The date of sale of Denizbank, which is one of the banks that should be evaluated at its general meeting by BORYAD paying attention to its pluses and minuses, was 30 May 2006. At that date, France-Belgium based Dexia acquired 75% shares of Denizbank held by Zorlu Holding for 2.44 billion dollars. When 2007 came, the bank did not resort to a considerable increase of capital although it slightly increased its share of the market with respect to credits. The number of branches grew by 10% and reached 299. While it received a market share of 2.38% in deposits and 3.1% in credits with a 2% increase, its market value decreased by 5%. The bank’s return on equity which was over 6% before the sale, passed beyond 9% together with a 40% increase.  On 22 June 2006, it was announced that 34% of Şekerbank was sold for 255 million dollars to Kazakhstan-based Bank Turan Alem.

Market value of the bank, which did not resort to an increase of capital in the one year period, rose by 183%. Although its market shares are still low, it is observed that Şekerbank has changed considerably in a year. While increasing the number of branches from 203 to 230, the bank obtained 34% rise in deposits and 88% rise in credits as compared with the previous market shares. Return on equity was 2.64% before the sale, but it also showed a huge increase and rose to 12.5% level.  Another bank which was talked about in business circles for days with its sale above the market value is, Akbank.

On 17 October 2006 Citigroup agreed to buy 20% of Akbank for 3.1 billion dollars. Although only a very short time passed since the sale, there occurred a 62% rise in the bank’s market value. While there were increases in deposits and branch numbers, there is not much difference in market shares of the bank. The fall in the market share in deposits is 0.5% but this rate is 2.7% for the number of branches. As for credits, there occurred an increase and the bank could obtain a nearly 2.5% bigger market share. The bank’s market share in terms of profitability is at a very high level with 19.5%. Subsequent performance of Akbank which broke a new ground in Turkey with its “strategic partnership” approach has a great importance also for the sector.  

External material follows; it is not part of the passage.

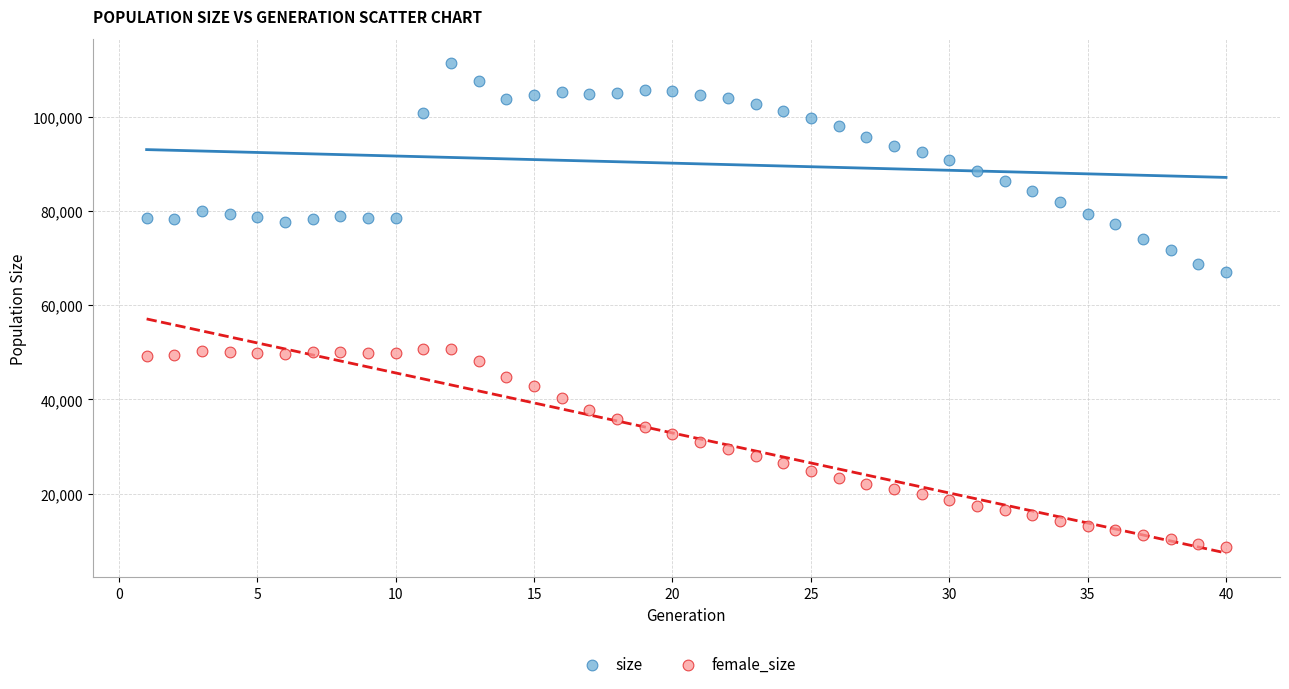

Which series contains the highest Y value?

size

The Preferred Model for Foreign Partnership: TEB and Garanti 

However, the current situation shows that while foreign partner brings growth in some banks it could not meet the expectations in others although there was improvement. That is to say, the strategy which sees foreign partners as the only rescue fails at that point. The question that should be asked to those saying, “Banks in which foreigners hold at most 50% of shares are not foreign banks” is; to whom management belongs. Because, foreigners become the side which has the last say in operational matters by increasing also their strategic shares with the help of shares they secure in management.  

At this point, the ‘TEB-Garanti’ model in which the domestic bank has the last say can be an example. Sales of these two banks show that these initiatives do not mean to be sale to foreigners but rather marriage with foreign capital. While the capital excluding the publicly-traded shares is divided in two equal parts, there is either equality in management or the dominance of the Turkish partner as it is in Garanti.   While Doğuş Group appoints 5 out of 9 board members, the other 4 are appointed by the foreign partner.

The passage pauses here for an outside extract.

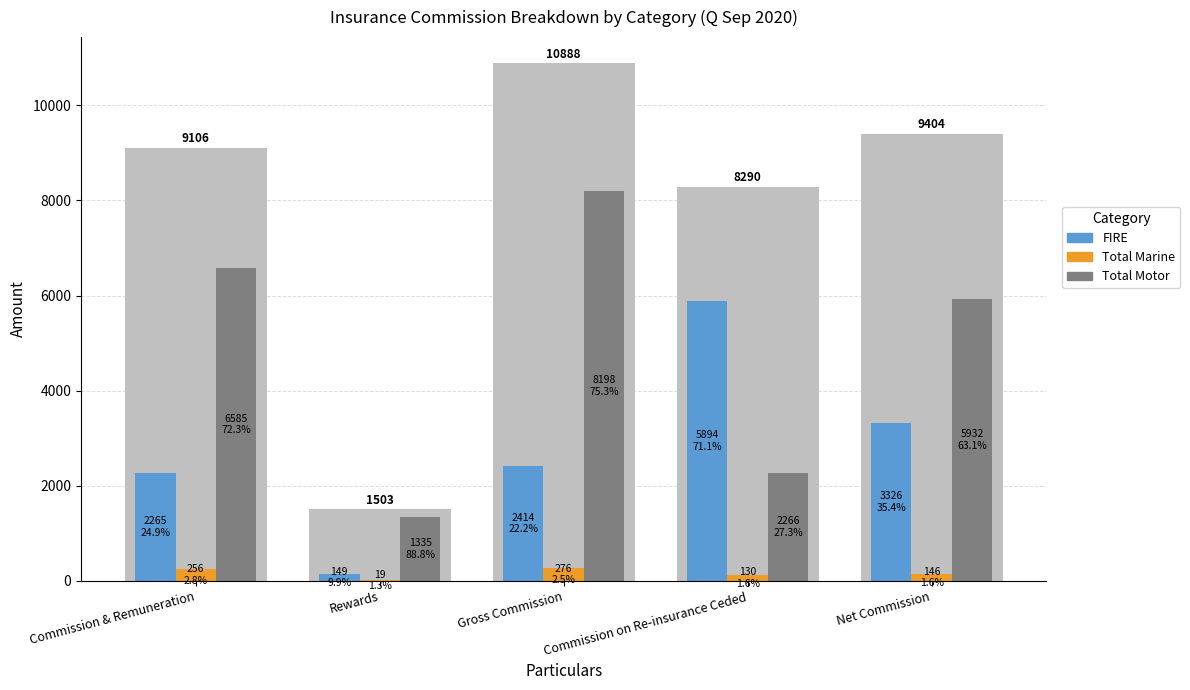

List the series in order of their overall mean, lowest first.

Total Marine, FIRE, Total Motor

In addition to this, the bank’s chairman of the board is also from Doğuş Group. The dominance of the domestic partner despite equal distribution of shares between the foreign and domestic partners removes Garanti Bankası from the “foreign” category. This situation accelerates growth by receiving the power of the world’s second largest company while keeping bank ownership at the local level. Although some views hold that worries are pointless, the share of foreigners which reached 41% with the sale also of Oyakbank is very near the critical threshold… When shares of foreigners in banking sector of developed countries are looked at, the rate in Turkey is quite high. Consequently, when evaluated from this perspective the fifty-fifty transitory partnership in which the last say can belong to the domestic partner will be perhaps the best remedy for the mania for going foreign.